### TASK DETAILS
Return everything in the listing from the line containing "# Github JavaPop" down to its last line, unchanged.

### DATA FOR THIS TASK

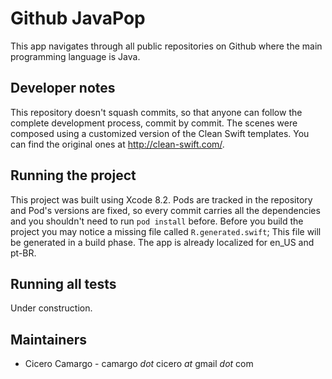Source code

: # Github JavaPop
This app navigates through all public repositories on Github where the main programming language is Java.

## Developer notes
This repository doesn't squash commits, so that anyone can follow the complete development process, commit by commit.
The scenes were composed using a customized version of the Clean Swift templates. You can find the original ones at http://clean-swift.com/.


## Running the project
This project was built using Xcode 8.2.
Pods are tracked in the repository and Pod's versions are fixed, so every commit carries all the dependencies and you shouldn't need to run `pod install` before.
Before you build the project you may notice a missing file called `R.generated.swift`; This file will be generated in a build phase.
The app is already localized for en_US and pt-BR.

## Running all tests
Under construction.

## Maintainers
* Cicero Camargo - camargo _dot_ cicero _at_ gmail _dot_ com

### EXERCISE ANSWER
: # Github JavaPop
This app navigates through all public repositories on Github where the main programming language is Java.

## Developer notes
This repository doesn't squash commits, so that anyone can follow the complete development process, commit by commit.
The scenes were composed using a customized version of the Clean Swift templates. You can find the original ones at http://clean-swift.com/.


## Running the project
This project was built using Xcode 8.2.
Pods are tracked in the repository and Pod's versions are fixed, so every commit carries all the dependencies and you shouldn't need to run `pod install` before.
Before you build the project you may notice a missing file called `R.generated.swift`; This file will be generated in a build phase.
The app is already localized for en_US and pt-BR.

## Running all tests
Under construction.

## Maintainers
* Cicero Camargo - camargo _dot_ cicero _at_ gmail _dot_ com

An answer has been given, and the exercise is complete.